I can keep hunting for libraries and trying them but I'm hoping someone already has an efficient solution for this.
我可以继续寻找图书馆并尝试它们,但我希望有人已经为此提供了有效的解决方案。
Update:Based on Steven's answer I looked into pdfminer and it did the trick nicely.
更新:根据史蒂文的回答,我查看了 pdfminer,它很好地解决了这个问题。
from argparse import ArgumentParser
import pickle
import pprint
from pdfminer.pdfparser import PDFParser, PDFDocument
from pdfminer.pdftypes import resolve1, PDFObjRef
def load_form(filename):
"""Load pdf form contents into a nested list of name/value tuples"""
with open(filename, 'rb') as file:
parser = PDFParser(file)
doc = PDFDocument()
parser.set_document(doc)
doc.set_parser(parser)
doc.initialize()
return [load_fields(resolve1(f)) for f in
resolve1(doc.catalog['AcroForm'])['Fields']]
def load_fields(field):
"""Recursively load form fields"""
form = field.get('Kids', None)
if form:
return [load_fields(resolve1(f)) for f in form]
else:
# Some field types, like signatures, need extra resolving
return (field.get('T').decode('utf-16'), resolve1(field.get('V')))
def parse_cli():
"""Load command line arguments"""
parser = ArgumentParser(description='Dump the form contents of a PDF.')
parser.add_argument('file', metavar='pdf_form',
help='PDF Form to dump the contents of')
parser.add_argument('-o', '--out', help='Write output to file',
default=None, metavar='FILE')
parser.add_argument('-p', '--pickle', action='store_true', default=False,
help='Format output for python consumption')

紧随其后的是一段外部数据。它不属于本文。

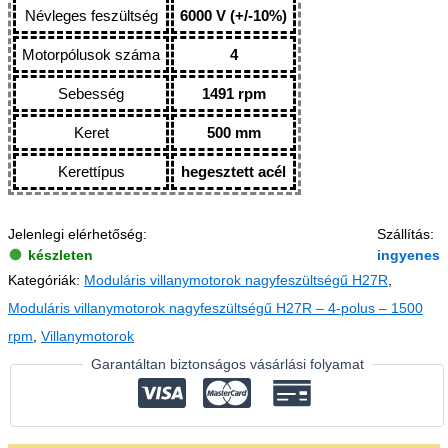
Névleges feszültség
6000 V (+/-10%)
Motorpólusok száma
4
Sebesség
1491 rpm
Keret
500 mm
Kerettípus
hegesztett acél
Jelenlegi elérhetőség:
Szállítás:
készleten
ingyenes
Kategóriák:
Moduláris villanymotorok nagyfeszültségű H27R
,
Moduláris villanymotorok nagyfeszültségű H27R – 4-polus – 1500
rpm
,
Villanymotorok
Garantáltan biztonságos vásárlási folyamat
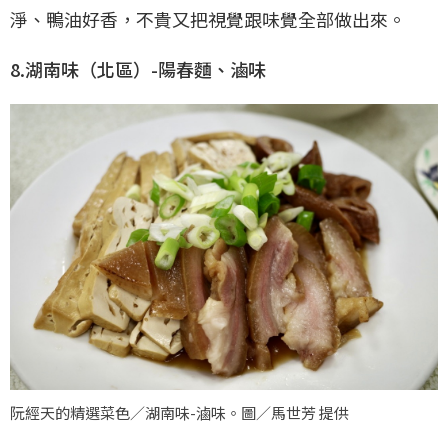
淨、鴨油好香，不貴又把視覺跟味覺全部做出來。
8.湖南味（北區）-陽春麵、滷味
阮經天的精選菜色／湖南味-滷味。圖／馬世芳 提供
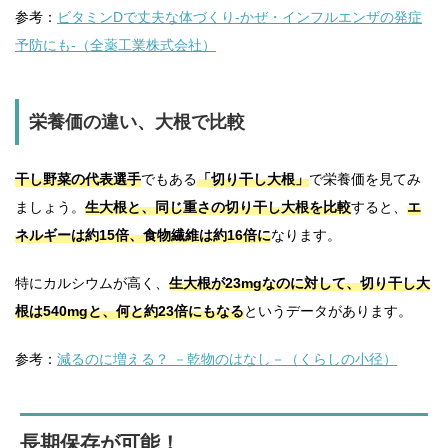
参考：
ビタミンDで丈夫な体づくり-かぜ・インフルエンザの発症
予防にも-（全薬工業株式会社）
栄養価の違い、大根で比較
干し野菜の代表選手
でもある
「切り干し大根」
で栄養価を見てみ
ましょう。
生大根と、同じ重さの切り干し大根を比較
すると、
エ
ネルギーは約15倍、食物繊維は約16倍に
なります。
特にカルシウムが高く、
生大根が23mgなのに対して、切り干し大
根は540mgと、何と約23倍にもなる
というデータがあります。
参考：
減るのに増える？ －乾物のはなし－（くらしの小径）
長期保存が可能！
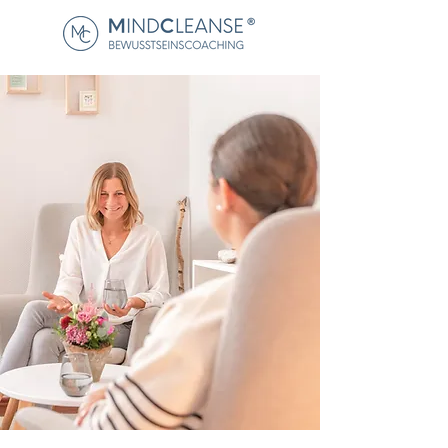
Raus aus deinem
Gedankenkarussell.
Rein ins Glück.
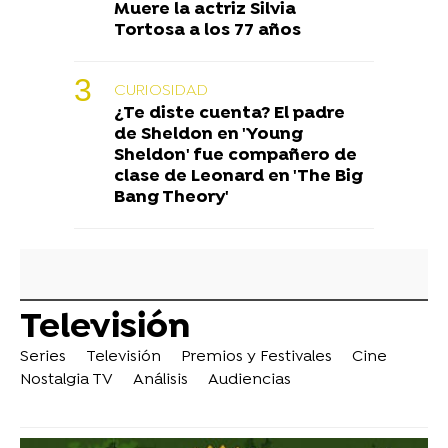
Muere la actriz Silvia
Tortosa a los 77 años
CURIOSIDAD
¿Te diste cuenta? El padre
de Sheldon en 'Young
Sheldon' fue compañero de
clase de Leonard en 'The Big
Bang Theory'
Televisión
Series
Televisión
Premios y Festivales
Cine
Nostalgia TV
Análisis
Audiencias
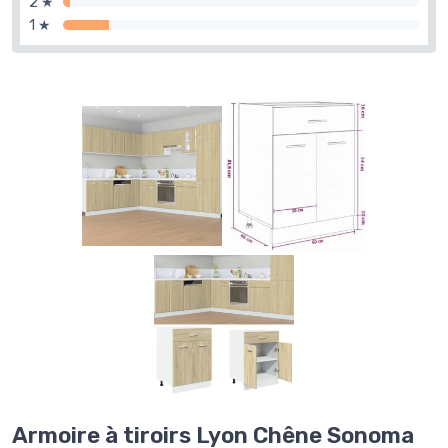
2 ★
1 ★
Armoire à tiroirs Lyon Chêne Sonoma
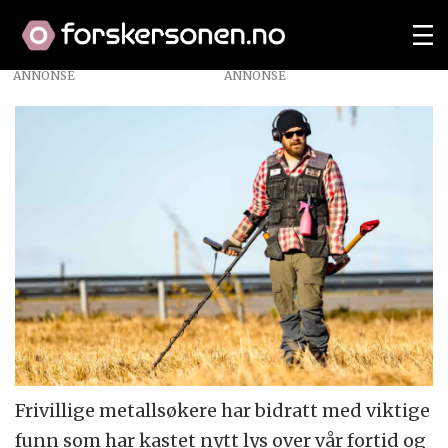
ANNONSE
Frivillige metallsøkere har bidratt med viktige
funn som har kastet nytt lys over vår fortid og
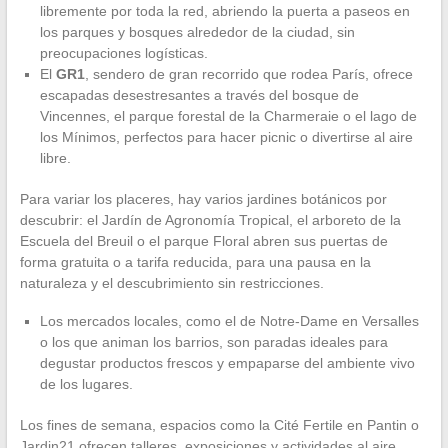
libremente por toda la red, abriendo la puerta a paseos en
los parques y bosques alrededor de la ciudad, sin
preocupaciones logísticas.
El
GR1
, sendero de gran recorrido que rodea París, ofrece
escapadas desestresantes a través del bosque de
Vincennes, el parque forestal de la Charmeraie o el lago de
los Mínimos, perfectos para hacer picnic o divertirse al aire
libre.
Para variar los placeres, hay varios jardines botánicos por
descubrir: el Jardín de Agronomía Tropical, el arboreto de la
Escuela del Breuil o el parque Floral abren sus puertas de
forma gratuita o a tarifa reducida, para una pausa en la
naturaleza y el descubrimiento sin restricciones.
Los mercados locales, como el de Notre-Dame en Versalles
o los que animan los barrios, son paradas ideales para
degustar productos frescos y empaparse del ambiente vivo
de los lugares.
Los fines de semana, espacios como la Cité Fertile en Pantin o
Jardin21 ofrecen talleres, exposiciones y actividades al aire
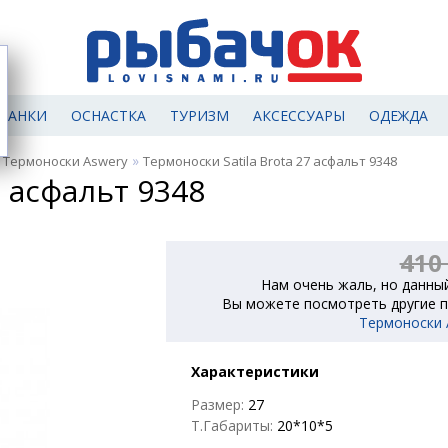
МАНКИ
ОСНАСТКА
ТУРИЗМ
АКСЕССУАРЫ
ОДЕЖДА
»
»
Термоноски Aswery
Термоноски Satila Brota 27 асфальт 9348
7 асфальт 9348
410
Нам очень жаль, но данный
Вы можете посмотреть другие п
Термоноски 
Характеристики
Размер:
27
Т.Габариты:
20*10*5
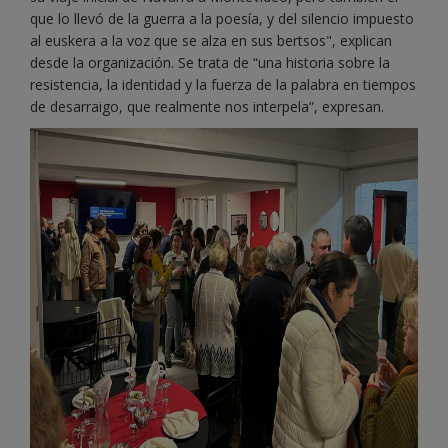
que lo llevó de la guerra a la poesía, y del silencio impuesto
al euskera a la voz que se alza en sus bertsos", explican
desde la organización. Se trata de “una historia sobre la
resistencia, la identidad y la fuerza de la palabra en tiempos
de desarraigo, que realmente nos interpela”, expresan.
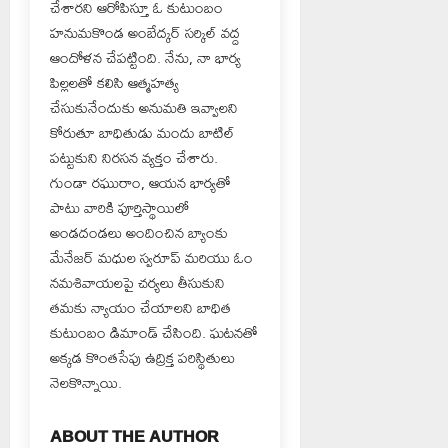
చేశారని ఆరోపిస్తూ ఓ కుటుంబం
హనుమకొండ అంబేద్కర్ సర్కిల్ వద్ద
ఆందోళన చేపట్టింది. నేను, నా భార్య
పిల్లలతో కలిసి ఆత్మహత్య
చేసుకునేందుకు అనుమతి ఇవ్వాలని
కోరుతూ బాధితుడు మందు బాటిల్
పట్టుకుని నిరసన వ్యక్తం చేశారు.
గుండా రఘురాం, ఆయన భార్యతో
పాటు వారికి పూర్తిస్థాయిలో
అండదండలు అందించిన బ్యాంకు
మేనేజర్ మధుల స్వరూప్ మరియు ఓం
నమశివాయలపై చర్యలు తీసుకుని
తమకు న్యాయం చేయాలని బాధిత
కుటుంబం డిమాండ్ చేసింది. ఘటనతో
అక్కడ కొంతసేపు ఉద్రిక్త పరిస్థితులు
నెలకొన్నాయి.
ABOUT THE AUTHOR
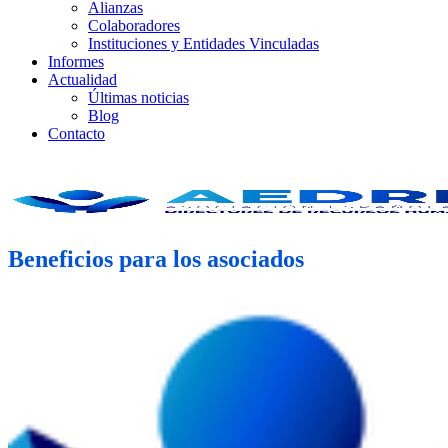
Alianzas
Colaboradores
Instituciones y Entidades Vinculadas
Informes
Actualidad
Últimas noticias
Blog
Contacto
Beneficios para los asociados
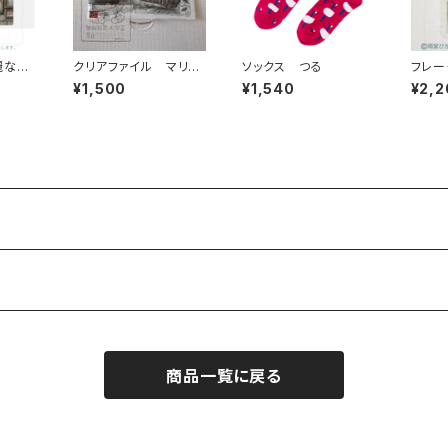
麗なる
クリアファイル マリー
ソックス つる
フレー
川のジョンストンワニ
（1）
¥1,500
¥1,540
¥2,2
商品一覧に戻る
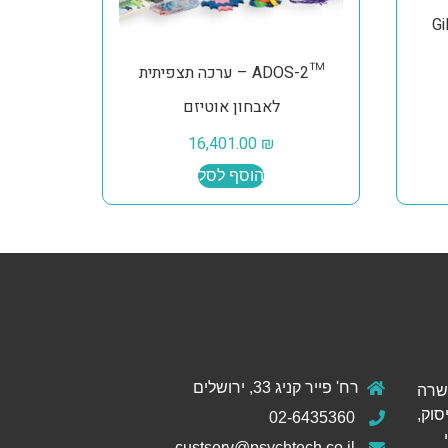
Gi
™ADOS-2 – ערכה תצפיתית
לאבחון אוטיזם
16,401.00
₪
הוסף לסל
רח' פייר קניג 33, ירושלים
ול והכשרה
סוק,
02-6435360
custserv@psychtech.co.il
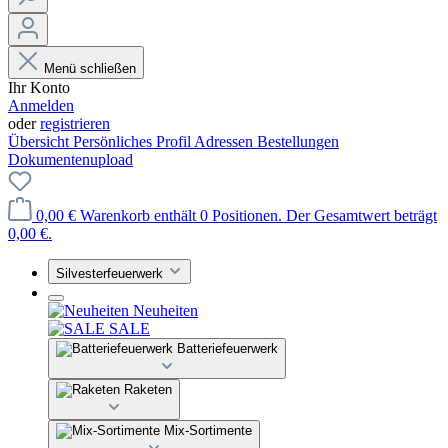
Menü schließen
Ihr Konto
Anmelden
oder
registrieren
Übersicht
Persönliches Profil
Adressen
Bestellungen
Dokumentenupload
0,00 €
Warenkorb enthält 0 Positionen. Der Gesamtwert beträgt
0,00 €.
Silvesterfeuerwerk
Neuheiten
SALE
Batteriefeuerwerk
Raketen
Mix-Sortimente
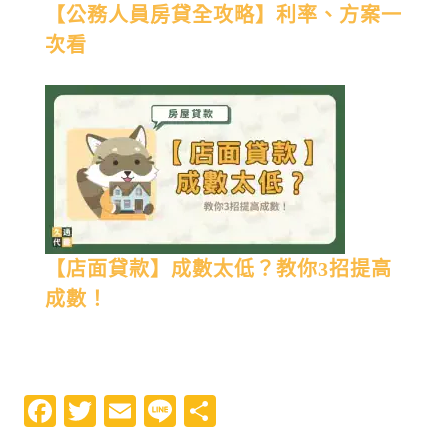
【公務人員房貸全攻略】利率、方案一
次看
【店面貸款】成數太低？教你3招提高
成數！
Facebook
Twitter
Email
Line
分
享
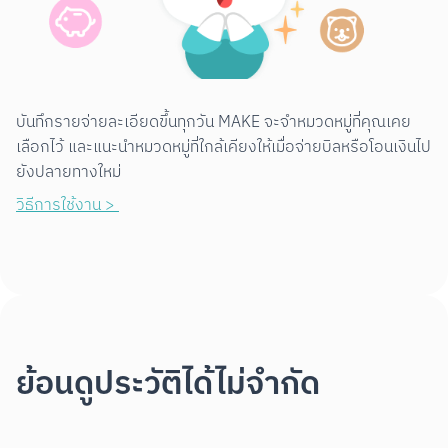
บันทึกรายจ่ายละเอียดขึ้นทุกวัน MAKE จะจำหมวดหมู่ที่คุณเคย
เลือกไว้ และแนะนำหมวดหมู่ที่ใกล้เคียงให้เมื่อจ่ายบิลหรือโอนเงินไป
ยังปลายทางใหม่
วิธีการใช้งาน > 
ย้อนดูประวัติได้ไม่จำกัด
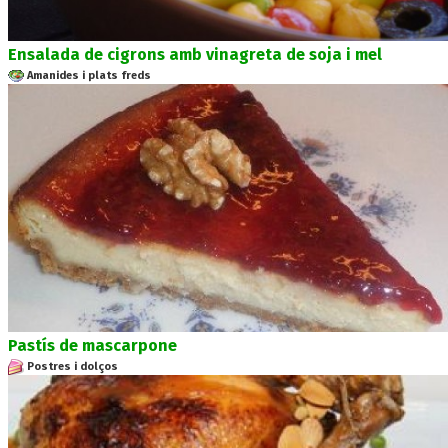
Ensalada de cigrons amb vinagreta de soja i mel
Amanides i plats freds
Pastís de mascarpone
Postres i dolços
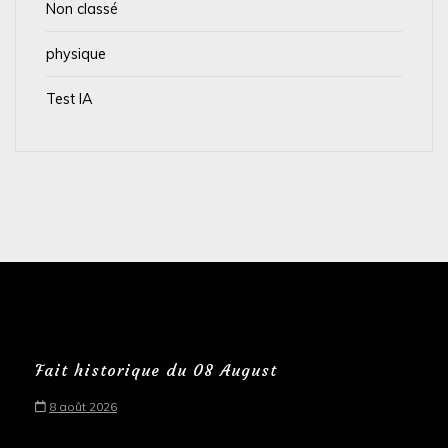
Non classé
physique
Test IA
Fait historique du 08 August
8 août 2026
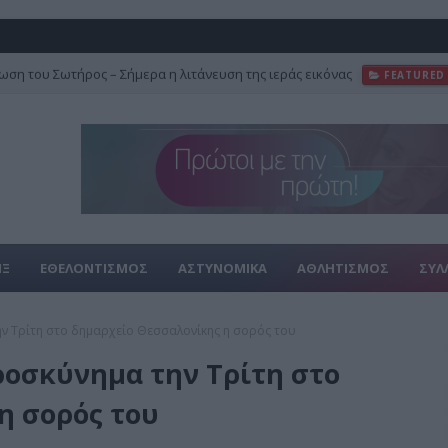
ση του Σωτήρος – Σήμερα η λιτάνευση της ιεράς εικόνας
FEATURED
ΙΞ
ΕΘΕΛΟΝΤΙΣΜΟΣ
ΑΣΤΥΝΟΜΙΚΑ
ΑΘΛΗΤΙΣΜΟΣ
ΣΥΛ
ν Τρίτη στο δημαρχείο Θεσσαλονίκης η σορός του
ροσκύνημα την Τρίτη στο
η σορός του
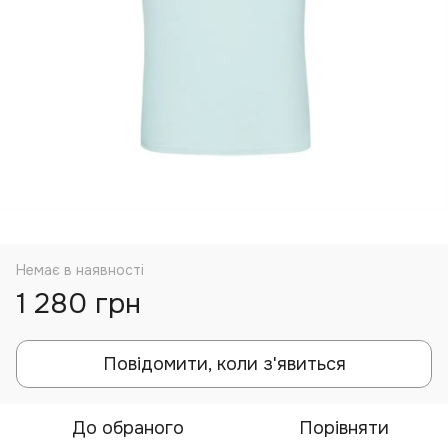
Немає в наявності
1 280 грн
Повідомити, коли з'явиться
До обраного
Порівняти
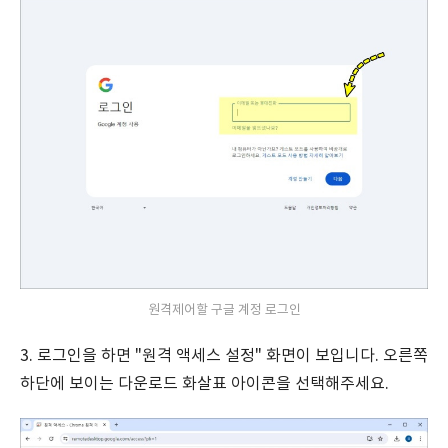
원격제어할 구글 계정 로그인
3. 로그인을 하면 "원격 액세스 설정" 화면이 보입니다. 오른쪽
하단에 보이는 다운로드 화살표 아이콘을 선택해주세요.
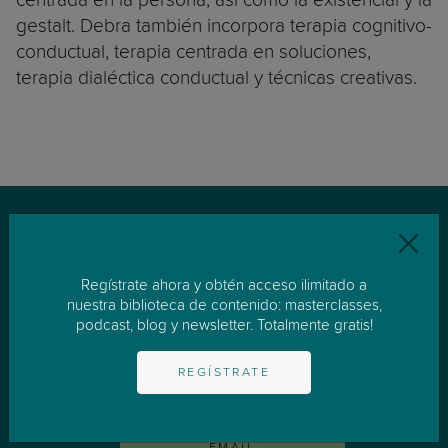
gestalt. Debra también incorpora terapia cognitivo-
conductual, terapia centrada en soluciones,
terapia dialéctica conductual y técnicas creativas.
Te apoyamos a los padres en
Regístrate ahora y obtén acceso ilimitado a
nuestra biblioteca de contenido: masterclasses,
la crianza de tus hijos
podcast, blog y newsletter. Totalmente gratis!
CONTACTA
REGÍSTRATE
COMPARTIR POR
EMAIL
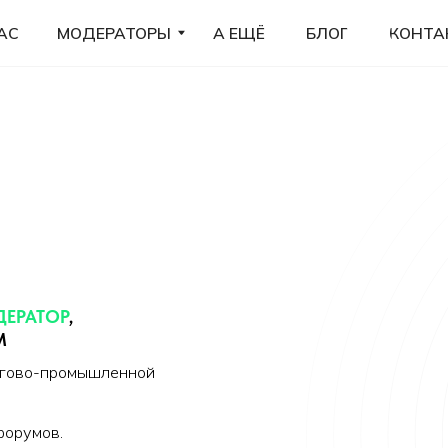
МОДЕРАТОРЫ
А ЕЩЁ
КОНТАКТЫ
БЛОГ
Ч
ЕРАТОР
,
М
оргово-промышленной
форумов.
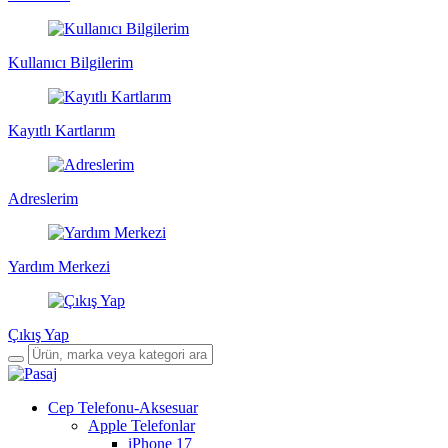
Kullanıcı Bilgilerim
Kayıtlı Kartlarım
Adreslerim
Yardım Merkezi
Çıkış Yap
Cep Telefonu-Aksesuar
Apple Telefonlar
iPhone 17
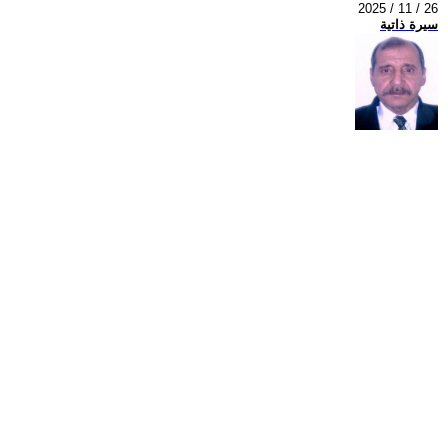
2025 / 11 / 26
سيرة ذاتية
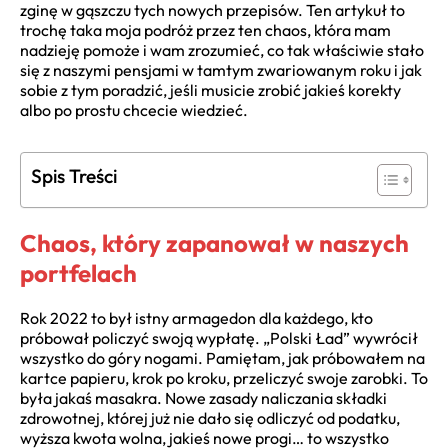
zginę w gąszczu tych nowych przepisów. Ten artykuł to
trochę taka moja podróż przez ten chaos, która mam
nadzieję pomoże i wam zrozumieć, co tak właściwie stało
się z naszymi pensjami w tamtym zwariowanym roku i jak
sobie z tym poradzić, jeśli musicie zrobić jakieś korekty
albo po prostu chcecie wiedzieć.
Spis Treści
Chaos, który zapanował w naszych
portfelach
Rok 2022 to był istny armagedon dla każdego, kto
próbował policzyć swoją wypłatę. „Polski Ład” wywrócił
wszystko do góry nogami. Pamiętam, jak próbowałem na
kartce papieru, krok po kroku, przeliczyć swoje zarobki. To
była jakaś masakra. Nowe zasady naliczania składki
zdrowotnej, której już nie dało się odliczyć od podatku,
wyższa kwota wolna, jakieś nowe progi… to wszystko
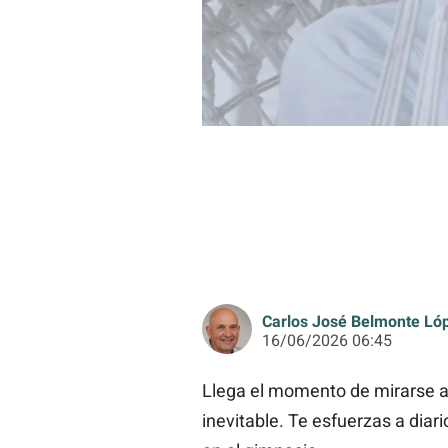
Carlos José Belmonte Ló
16/06/2026 06:45
Llega el momento de mirarse al
inevitable. Te esfuerzas a dia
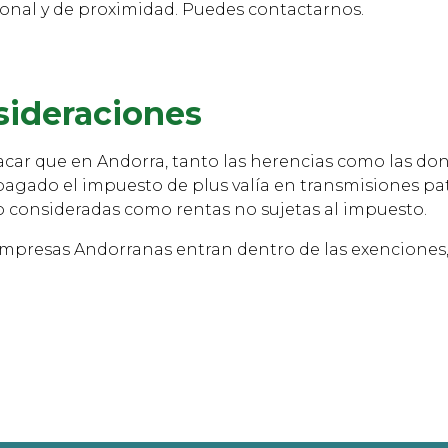
sional y de proximidad. Puedes contactarnos.
sideraciones
car que en Andorra, tanto las herencias como las do
pagado el impuesto de plus valía en transmisiones pa
o consideradas como rentas no sujetas al impuesto.
empresas Andorranas entran dentro de las exenciones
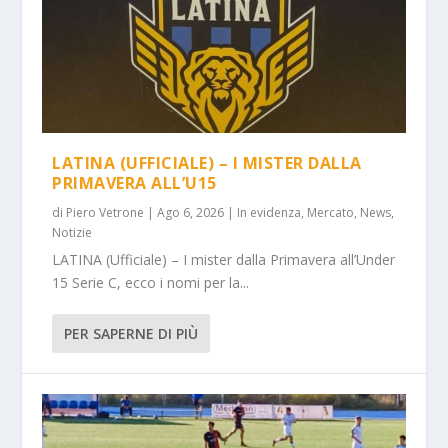
LATINA (UFFICIALE) – I MISTER DALLA
PRIMAVERA ALL’U15
di
Piero Vetrone
|
Ago 6, 2026
|
In evidenza
,
Mercato
,
News
,
Notizie
LATINA (Ufficiale) – I mister dalla Primavera all’Under
15 Serie C, ecco i nomi per la...
PER SAPERNE DI PIÙ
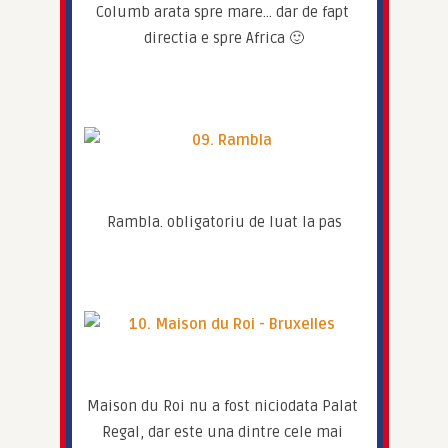
Columb arata spre mare… dar de fapt 
directia e spre Africa 🙂
Rambla. obligatoriu de luat la pas
Maison du Roi nu a fost niciodata Palat 
Regal, dar este una dintre cele mai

return parser.parse_args()
def main():
args = parse_cli()
form = load_form(args.file)
if args.out:
with open(args.out, 'w') as outfile:
if args.pickle:
pickle.dump(form, outfile)
else:
pp = pprint.PrettyPrinter(indent=2)
file.write(pp.pformat(form))
else:
if args.pickle:
print pickle.dumps(form)
else:
pp = pprint.PrettyPrinter(indent=2)
pp.pprint(form)
if __name__ == '__main__':
main()
采纳答案by Steven
You should be able to do it with pdfminer, but it will require some delving into the internals of pdfminer and some knowledge about the pdf format (wrt forms of course, but also about pdf's internal structures like "dictionaries" and "indirect objects").
你应该可以用pdfminer 来做,但它需要深入研究 pdfminer 的内部结构和一些关于 pdf 格式的知识(当然是 wrt 形式,但也需要关于 pdf 的内部结构,如“字典”和“间接对象”) .
This example might help you on your way (I think it will work only on simple cases, with no nested fields etc...)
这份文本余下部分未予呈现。